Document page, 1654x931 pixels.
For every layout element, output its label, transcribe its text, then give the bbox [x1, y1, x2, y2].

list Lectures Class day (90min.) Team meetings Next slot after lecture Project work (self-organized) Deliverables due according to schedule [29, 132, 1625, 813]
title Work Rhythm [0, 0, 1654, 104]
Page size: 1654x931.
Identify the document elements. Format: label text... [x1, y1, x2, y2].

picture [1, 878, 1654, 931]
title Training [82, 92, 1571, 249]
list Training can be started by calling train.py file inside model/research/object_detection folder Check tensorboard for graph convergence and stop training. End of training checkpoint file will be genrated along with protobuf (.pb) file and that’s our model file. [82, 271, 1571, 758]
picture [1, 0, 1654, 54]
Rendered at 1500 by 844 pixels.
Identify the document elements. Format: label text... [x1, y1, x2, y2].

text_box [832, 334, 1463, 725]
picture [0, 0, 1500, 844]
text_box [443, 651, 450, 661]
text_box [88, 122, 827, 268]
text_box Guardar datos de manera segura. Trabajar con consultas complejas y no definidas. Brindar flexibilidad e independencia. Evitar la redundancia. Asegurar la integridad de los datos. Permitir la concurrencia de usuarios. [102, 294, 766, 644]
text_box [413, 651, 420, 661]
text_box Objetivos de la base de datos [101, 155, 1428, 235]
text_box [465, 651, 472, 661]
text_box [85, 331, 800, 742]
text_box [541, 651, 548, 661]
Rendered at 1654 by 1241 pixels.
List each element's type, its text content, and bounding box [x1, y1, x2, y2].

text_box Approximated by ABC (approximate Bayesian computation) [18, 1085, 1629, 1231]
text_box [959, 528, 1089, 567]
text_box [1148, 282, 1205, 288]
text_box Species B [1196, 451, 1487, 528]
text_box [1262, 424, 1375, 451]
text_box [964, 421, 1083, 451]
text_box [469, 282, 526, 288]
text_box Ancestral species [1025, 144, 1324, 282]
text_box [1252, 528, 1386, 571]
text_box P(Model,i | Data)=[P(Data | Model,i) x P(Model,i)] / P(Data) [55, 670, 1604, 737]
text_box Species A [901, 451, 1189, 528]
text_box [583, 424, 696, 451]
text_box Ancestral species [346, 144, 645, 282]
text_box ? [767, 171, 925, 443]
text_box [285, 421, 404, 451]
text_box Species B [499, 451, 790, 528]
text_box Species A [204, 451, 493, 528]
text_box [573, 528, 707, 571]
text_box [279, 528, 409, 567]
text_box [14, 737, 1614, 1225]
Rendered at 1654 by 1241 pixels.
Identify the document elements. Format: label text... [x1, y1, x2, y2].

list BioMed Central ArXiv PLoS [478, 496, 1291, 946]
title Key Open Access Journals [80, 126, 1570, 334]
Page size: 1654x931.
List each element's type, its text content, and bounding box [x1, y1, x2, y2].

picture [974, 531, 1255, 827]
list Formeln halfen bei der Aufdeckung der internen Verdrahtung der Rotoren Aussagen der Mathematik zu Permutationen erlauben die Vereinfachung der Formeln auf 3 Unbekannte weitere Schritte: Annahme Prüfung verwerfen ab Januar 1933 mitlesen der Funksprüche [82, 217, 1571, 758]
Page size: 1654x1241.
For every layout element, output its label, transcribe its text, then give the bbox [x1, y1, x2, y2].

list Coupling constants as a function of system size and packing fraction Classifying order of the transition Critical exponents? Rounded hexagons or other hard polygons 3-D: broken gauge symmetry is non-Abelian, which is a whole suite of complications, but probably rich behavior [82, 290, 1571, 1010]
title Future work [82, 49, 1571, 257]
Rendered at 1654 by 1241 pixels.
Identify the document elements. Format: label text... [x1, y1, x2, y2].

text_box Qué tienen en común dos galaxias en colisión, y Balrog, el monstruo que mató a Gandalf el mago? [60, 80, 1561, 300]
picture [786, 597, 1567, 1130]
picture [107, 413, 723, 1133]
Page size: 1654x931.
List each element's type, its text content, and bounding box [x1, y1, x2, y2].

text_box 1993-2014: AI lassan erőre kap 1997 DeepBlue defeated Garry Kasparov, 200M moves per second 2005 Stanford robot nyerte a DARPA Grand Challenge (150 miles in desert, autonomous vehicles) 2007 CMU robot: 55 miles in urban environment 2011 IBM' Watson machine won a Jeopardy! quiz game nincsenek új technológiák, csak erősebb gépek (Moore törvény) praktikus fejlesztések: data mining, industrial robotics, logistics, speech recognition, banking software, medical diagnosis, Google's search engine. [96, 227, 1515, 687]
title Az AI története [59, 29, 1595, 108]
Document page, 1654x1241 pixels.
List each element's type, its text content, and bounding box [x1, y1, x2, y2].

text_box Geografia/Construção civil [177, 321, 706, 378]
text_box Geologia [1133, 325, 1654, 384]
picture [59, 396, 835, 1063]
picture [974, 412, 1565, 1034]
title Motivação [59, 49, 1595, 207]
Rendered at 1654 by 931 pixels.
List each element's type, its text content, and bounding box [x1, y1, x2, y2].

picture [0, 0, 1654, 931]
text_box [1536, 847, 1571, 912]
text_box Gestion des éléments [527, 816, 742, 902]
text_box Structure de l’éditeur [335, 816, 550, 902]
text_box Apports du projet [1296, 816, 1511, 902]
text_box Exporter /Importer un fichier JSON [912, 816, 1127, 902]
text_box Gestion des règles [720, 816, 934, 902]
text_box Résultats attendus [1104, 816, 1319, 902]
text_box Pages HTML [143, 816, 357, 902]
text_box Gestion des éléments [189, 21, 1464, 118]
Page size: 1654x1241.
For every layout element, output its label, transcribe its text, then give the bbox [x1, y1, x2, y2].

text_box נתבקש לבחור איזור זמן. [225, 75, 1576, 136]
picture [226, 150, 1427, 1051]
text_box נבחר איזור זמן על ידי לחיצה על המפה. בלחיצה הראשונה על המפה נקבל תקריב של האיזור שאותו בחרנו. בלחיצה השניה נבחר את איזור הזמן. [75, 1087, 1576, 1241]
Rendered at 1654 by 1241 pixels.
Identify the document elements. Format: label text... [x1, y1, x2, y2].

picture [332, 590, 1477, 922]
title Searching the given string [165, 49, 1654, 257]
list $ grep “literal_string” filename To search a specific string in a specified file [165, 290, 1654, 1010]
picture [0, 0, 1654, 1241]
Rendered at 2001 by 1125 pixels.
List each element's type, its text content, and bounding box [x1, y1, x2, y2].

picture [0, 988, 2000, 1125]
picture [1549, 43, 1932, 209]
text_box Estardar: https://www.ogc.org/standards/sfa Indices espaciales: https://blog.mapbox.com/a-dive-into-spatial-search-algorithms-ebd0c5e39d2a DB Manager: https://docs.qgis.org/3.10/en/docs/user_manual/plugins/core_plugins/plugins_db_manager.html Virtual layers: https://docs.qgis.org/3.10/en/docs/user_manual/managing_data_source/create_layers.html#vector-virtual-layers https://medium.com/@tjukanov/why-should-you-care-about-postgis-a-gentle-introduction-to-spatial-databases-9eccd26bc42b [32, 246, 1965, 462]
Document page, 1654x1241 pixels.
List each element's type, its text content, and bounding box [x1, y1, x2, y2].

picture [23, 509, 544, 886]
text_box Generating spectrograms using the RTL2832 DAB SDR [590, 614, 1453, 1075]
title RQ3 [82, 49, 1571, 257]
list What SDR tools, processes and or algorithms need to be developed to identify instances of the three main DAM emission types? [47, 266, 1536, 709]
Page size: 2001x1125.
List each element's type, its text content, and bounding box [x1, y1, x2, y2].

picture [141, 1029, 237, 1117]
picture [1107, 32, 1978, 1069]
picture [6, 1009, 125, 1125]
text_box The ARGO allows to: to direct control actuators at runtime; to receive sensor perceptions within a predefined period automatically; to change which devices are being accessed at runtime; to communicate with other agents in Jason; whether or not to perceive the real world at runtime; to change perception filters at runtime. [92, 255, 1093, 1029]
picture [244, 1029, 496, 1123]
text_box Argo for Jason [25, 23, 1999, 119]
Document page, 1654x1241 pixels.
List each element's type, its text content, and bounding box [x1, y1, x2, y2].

··········

• WORK TO DO
Starting at the top of the data and going on through the line with "list Lectures Class", write those lines out again, swapping "transcribe" for "copy out" and leaving everything else unchanged.

• THE SOLUTION
Document page, 1654x931 pixels.
For every layout element, output its label, copy out its text, then give the bbox [x1, y1, x2, y2].

list Lectures Class day (90min.) Team meetings Next slot after lecture Project work (self-organized) Deliverables due according to schedule [29, 132, 1625, 813]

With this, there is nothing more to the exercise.